Liufau believes his timing with his receivers has gone up exponentially this season and that the offense’s overall familiarity with MacIntyre’s and Lindgren’s modified pistol scheme will allow faster play. In one practice last week, the offense was given 15 minutes to run 32 plays “and I think we got those done with a minute and a half to spare,” Liufau said.
“That shows compared to last year and even this spring that we’re not running out of time,” he continued. “It shows how much guys can pick up and recognize what the defense is running and us carrying out the play, then being able to go to the next play and doing the same thing over again. I think it’s a lot better compared to last year.”
He also think CU’s 2014 offense will be more balanced, primarily because of an offensive line that has showed well early in camp in the running game. “They’re opening up great holes, just huge,” Liufau said.
That the Buffs are fortunate to have a returning starter at quarterback might fall squarely on a coach who’s no longer on the staff. Liufau was recruited by former QB coach Rip Scherer, now an associate athletic director at UCLA. Scherer recruited Liufau early, coaxed a commitment from him and worked on keeping Liufau committed even after Jon Embree and his staff were let go following the 2012 season.
“I won’t lie, I was really upset when that staff was taken out,” Liufau said. “I had a really great relationship with coach Rip. He’s like one of the main reasons I came here. Afterwards, he called constantly and told me to stay committed, stay here, that Coach ‘Mac’ (MacIntyre) and his guys were great. (Scherer) kept me here. I met up with him at UCLA (last season) when we played them at the Rose Bowl and talked to him before and after the game.

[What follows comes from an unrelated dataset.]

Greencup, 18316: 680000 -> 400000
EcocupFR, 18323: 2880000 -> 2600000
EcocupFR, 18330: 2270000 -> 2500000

We still have a good connection.”
Lindgren also recognized Scherer’s contribution with Liufau: “Rip did a great job of recruiting him . . . I’m very thankful that previous staff had made the decision to go on Sefo and get him committed so early. They had to keep him through signing day. I’m really appreciative (Scherer) kept on Sefo.”

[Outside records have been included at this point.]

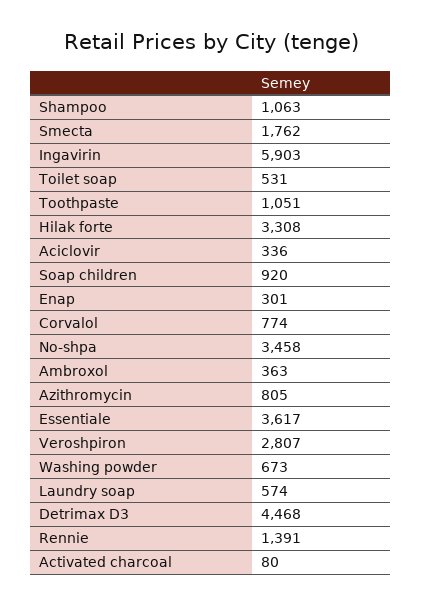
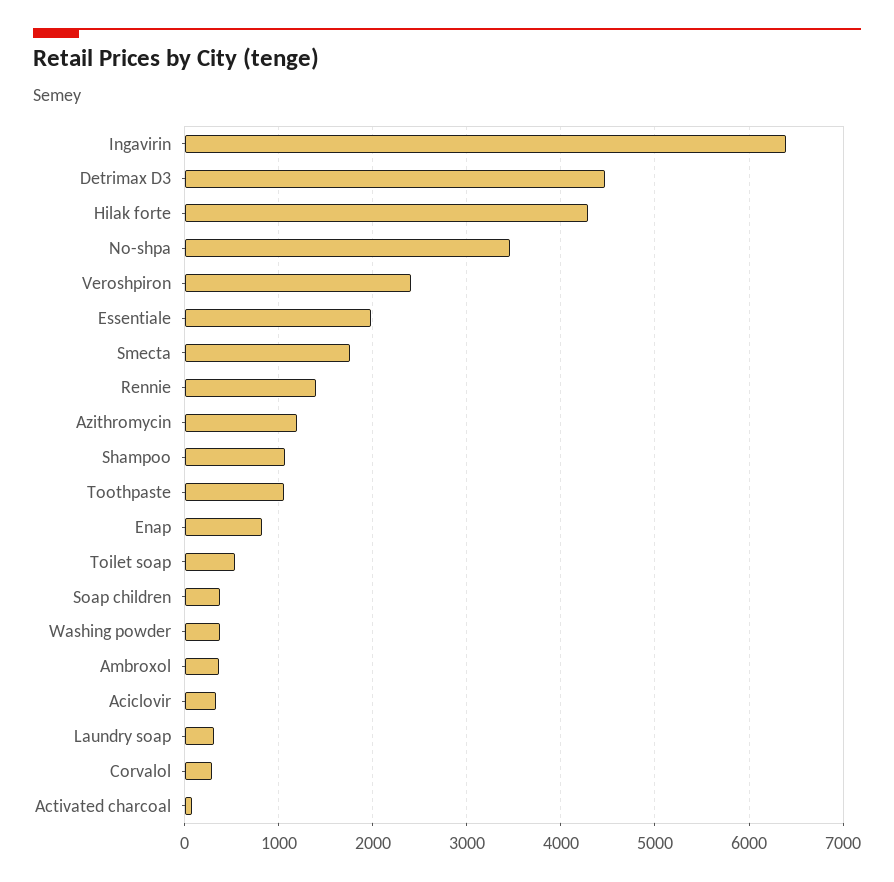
Ingavirin: 5903 -> 6400
Hilak forte: 3308 -> 4300
Soap children: 920 -> 400
Enap: 301 -> 800
Corvalol: 774 -> 300
Azithromycin: 805 -> 1200
Essentiale: 3617 -> 2000
Veroshpiron: 2807 -> 2400
Washing powder: 673 -> 400
Laundry soap: 574 -> 300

That persistence puts Lindgren in a better position this August than he was last August. “Any time you have a guy returning with game experience, it’s huge,” he said. “You can do all this stuff on the practice field, but until you get him on Saturday afternoon in front of the fans and under the lights and with the speed of the game, to have a guy who’s been in the fire and had to operate under that type of pressure – particularly on the road – it’s just a huge thing for a football team.”
THE INSIDE LOOK AT . . .
Coach: Brian Lindgren, second season at CU
Returning starters: Sefo Liufau, So.
Returnees: Jordan Gehrke, So.
Stat line: Liufau completed 59.4 percent of his passes (149-of-251) in 2013, a shade below the 60-65 percent QB coach Brian Lindgren wants from his quarterbacks. Liufau’s TD to interception ratio was 12-8, which also needs to improve.
Bottom line: Liufau should be better overall in his second season as a starter, and Gehrke’s continued improvement puts Lindgren at ease when/if Liufau needs to come out. But behind the top two QBs, the experience level drops to zero. Freshman Cade Apsay will be the only scholarship freshman available, but the hope is that he can redshirt.